Segment Start: Text passage

Planar Doppler velocimetry

Planar Doppler Velocimetry (PDV), also referred to as Doppler Global Velocimetry (DGV), determines flow velocity across a plane by measuring the Doppler shift in frequency of light scattered by particles contained in the flow. The Doppler shift, Δfd, is related to the fluid velocity. The relatively small frequency shift (order 1 GHz) is discriminated using an atomic or molecular vapor filter. This approach is conceptually similar to what is now known as Filtered Rayleigh Scattering (Miles and Lempert, 1990).


Up to now, a typical one-component PDV instrument utilizes a pulsed injection-seeded Nd:YAG laser, one or two scientific grade CCD cameras and a molecular iodine filter. The laser is used to illuminate a plane of the flow with narrow spectral linewidth light. The Doppler shifted scattered light is then split into two paths using a beamsplitter and imaged onto the camera(s). In this manner the absolute absorption of scattered light, as it passes through an iodine cell placed in one of the beam paths, is measured at every spatial location within the object plane. For scattering by relatively large (i.e. Mie scattering) particles, this absorption is a function of particle velocity alone. Accurate calibration and image mapping algorithms have been developed with the result that velocity accuracies of ~1–2 m/s are possible. More details concerning the history of PDV, the art of its application and recent advances can be found in comprehensive review articles by Elliott and Beutner (1999) and Samimy and Wernet (2000).

Segment End: Text passage

Work order 1:
Transcribe the part of the planar Doppler velocimetry text that opens with the words containing "Planar Doppler Velocimetry (PDV), also" and closes with "and Lempert, 1990).".
Work order 2:
Pick up the planar Doppler velocimetry text after its last sentence and continue writing it.
The listing is not needed for anything here.

Segment Start: Provided material

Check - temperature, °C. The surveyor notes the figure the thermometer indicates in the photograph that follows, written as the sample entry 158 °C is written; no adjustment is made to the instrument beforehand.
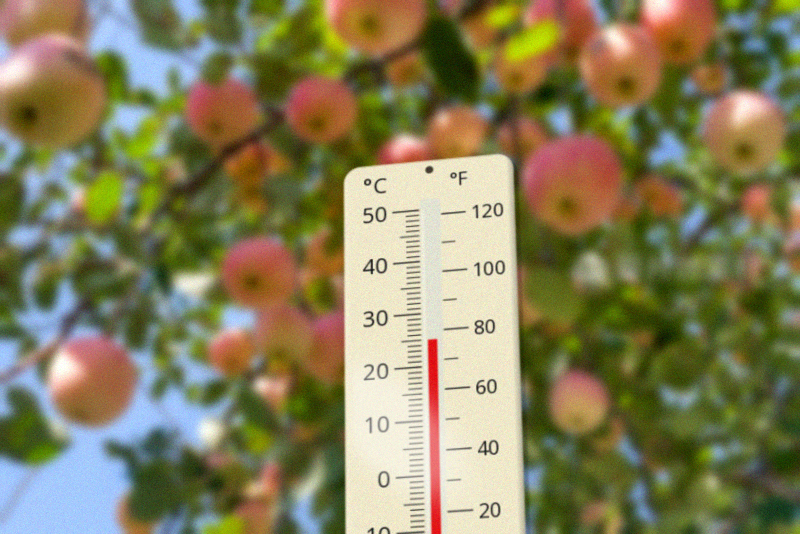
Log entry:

Segment End: Provided material

Written response 1:
Planar Doppler Velocimetry (PDV), also referred to as Doppler Global Velocimetry (DGV), determines flow velocity across a plane by measuring the Doppler shift in frequency of light scattered by particles contained in the flow. The Doppler shift, Δfd, is related to the fluid velocity. The relatively small frequency shift (order 1 GHz) is discriminated using an atomic or molecular vapor filter. This approach is conceptually similar to what is now known as Filtered Rayleigh Scattering (Miles and Lempert, 1990).

Written response 2:
PDV is well suited for high-speed flow measurements where concerns about particle seeding make PIV impractical. Although PDV requires particles to scatter light, individual particles do not need to be imaged thus allowing the use of much smaller seed particles and making the measurements less sensitive to particle seed density. For example, in some unheated supersonic flow facilities it is possible to use condensation of a vapor, such as water, acetone or ethanol, to produce seed particles in the flow. Particles formed using this method, known as product formation, have been estimated to be ~50 micrometres in diameter.

Unlike PIV, PDV requires only a single image of the flow field. This image may taken over a long period (relative to characteristics times scales within the flow) to produce time-averaged images or alternatively using a single laser pulse (approximately 10ns) to obtain a measurement of instantaneous flow velocities. The duration of a single laser pulse is at least an order of magnitude shorter than pulse separations used within PIV. This feature of PDV enables improved resolution of sharp velocity discontinuities such as shock waves.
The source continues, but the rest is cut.